Our View: Paddock cannot be called a terrorist (yet)

Following the mass shooting in Las Vegas, the coverage of 64-year-old gunman Stephen Paddock was everywhere. Reporters were digging into his personal life, trying to understand the life of the man who took the lives of 58 people. Soon after news outlets began running stories on Paddock, the debate arose as to whether or not his actions should be defined as terrorism. 

The Patriot Act defines domestic terrorism as actions which “intimidate or coerce a civilian population; to influence the policy of a government by intimidation or coercion; or to affect the conduct of a government by mass destruction, assassination or kidnapping.” Even now, over a week after the shooting which took the lives of 58 people, there has been no evidence to support the idea that Paddock carried out the shooting with some sort of political agenda. Even though the actions of Paddock can be called many things, evil, unnecessary, despicable, the one thing we cannot call him, until evidence proves otherwise, is a terrorist. 

Being able to call Stephen Paddock a terrorist would assign some sort of rhyme or reason to what he did, and not being able to do so, only leaves us with more questions. Not being able to call Paddock a terrorist keeps us from being able to separate him from our community. 

By defining him as such there’s an imaginary line being drawn by the word, qualifying him as some sort of “other”. The fact of the matter is that we have no evidence to support the labeling of Paddock as a domestic terrorist, not yet. 

No suicide letter was left, no mysterious tape has been found, nobody of legitimacy has been able to step up and say give an answer. It’s human nature to want explanation. Not having one for the actions of Paddock is, and will continue to frustrate the American public. 

If at some point we are given of reasoning behind why he did what he did, and that includes proof that his motives were in fact to, “influence the policy of a government by intimidation or coercion; or to affect the conduct of a government,” then we will have every right to call him a domestic terrorist. 

Even then there is sure to be some opposition about the label. Some people will argue with it and adamantly refuse to call him as such. The media will cover the topic and dance around the word, referring to him as something like “64-year-old retiree”. There will be some excuse as to why they’re refraining from calling him a terrorist, but actually it will have to do with the fact that he was a white, upper middle-class man. There would be some way, some loophole found, which would exempt him from being called a terroist, simply because he is a white man. 

We all know that the word “terrorist”, unfortunately holds a stereotypical connotation.
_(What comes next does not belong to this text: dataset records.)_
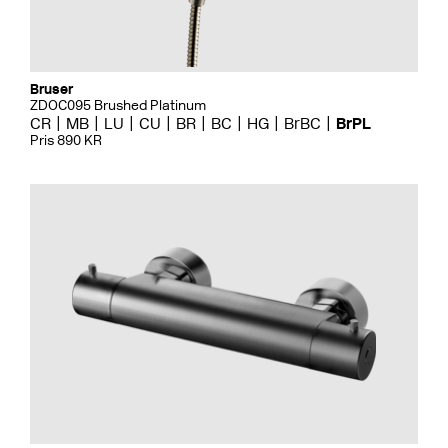
Bruser
ZDOC095 Brushed Platinum
CR
MB
LU
CU
BR
BC
HG
BrBC
BrPL
Pris 890 KR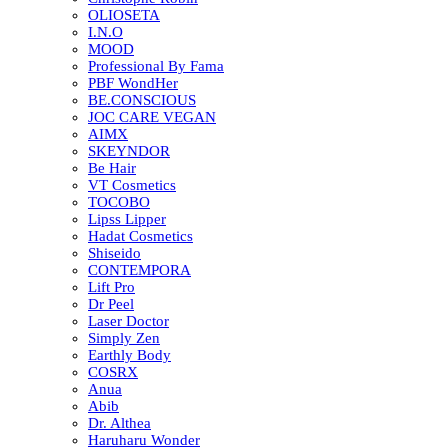
OLIOSETA
I.N.O
MOOD
Professional By Fama
PBF WondHer
BE.CONSCIOUS
JOC CARE VEGAN
AIMX
SKEYNDOR
Be Hair
VT Cosmetics
TOCOBO
Lipss Lipper
Hadat Cosmetics
Shiseido
CONTEMPORA
Lift Pro
Dr Peel
Laser Doctor
Simply Zen
Earthly Body
COSRX
Anua
Abib
Dr. Althea
Haruharu Wonder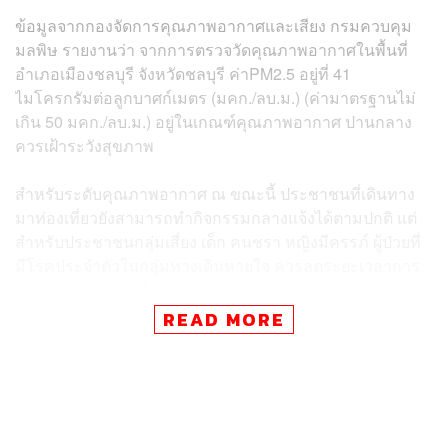
ข้อมูลจากกองจัดการคุณภาพอากาศและเสียง กรมควบคุม
มลพิษ รายงานว่า จากการตรวจวัดคุณภาพอากาศในพื้นที่
อำเภอเมืองชลบุรี จังหวัดชลบุรี ค่าPM2.5 อยู่ที่ 41
ไมโครกรัมต่อลูกบาศก์เมตร (มคก./ลบ.ม.) (ค่ามาตรฐานไม่
เกิน 50 มคก./ลบ.ม.) อยู่ในเกณฑ์คุณภาพอากาศ ปานกลาง
ควรเฝ้าระวังสุขภาพ
สำหรับระดับคุณภาพอากาศ ณ ขณะนี้ ประชาชนที่เดินทาง
มาท่องเที่ยวยังสามารถทำกิจกรรมกลางแจ้งได้ตามปกติ แต่
สำหรับประชาชนกลุ่มเสี่ยง เด็ก คนชรา หญิงมีครรภ์ ผู้ป่วยที่
มีโรคประจำตัวในกลุ่มทางเดินหายใจ ควรลดระยะเวลาการ
ทำกิจกรรมกลางแจ้ง
READ MORE
ทั้งนี้ สำนักงานพัฒนาเทคโนโลยีอวกาศและภูมิสารสนเทศ
(องค์การมหาชน) หรือ GISTDA รายงานว่า ในภาพรวมของ
ประเทศมีค่าฝุ่นละออง PM2.5 สูงขึ้น โดยเฉพาะในพื้นที่ภาค
เหนือเกือบทั้งหมดมีค่าฝุ่นอยู่ในระดับสีส้ม (เริ่มส่งผลกระทบ
ต่อสุขภาพ) และสีแดง (ส่งผลกระทบต่อสุขภาพ) ทั้งยังพบว่า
We would be lying to ourselves if we said that the first thing we thought of when we heard the word “terrorist” is a white man from the U.S. But just because someone who commits an act such as this happens to be a white man, doesn’t make him exempt from being a terrorist. 

It would make things a bit easier, and make more sense, for us to be able to call Paddock a terrorist. Until we are given evidence which proves him to be however, we cannot justly assign that to his name. We must also be sure that if the evidence supports us to do so, we must not allow previous standing biases and stereotypes from rightfully using the term along with Paddock’s name.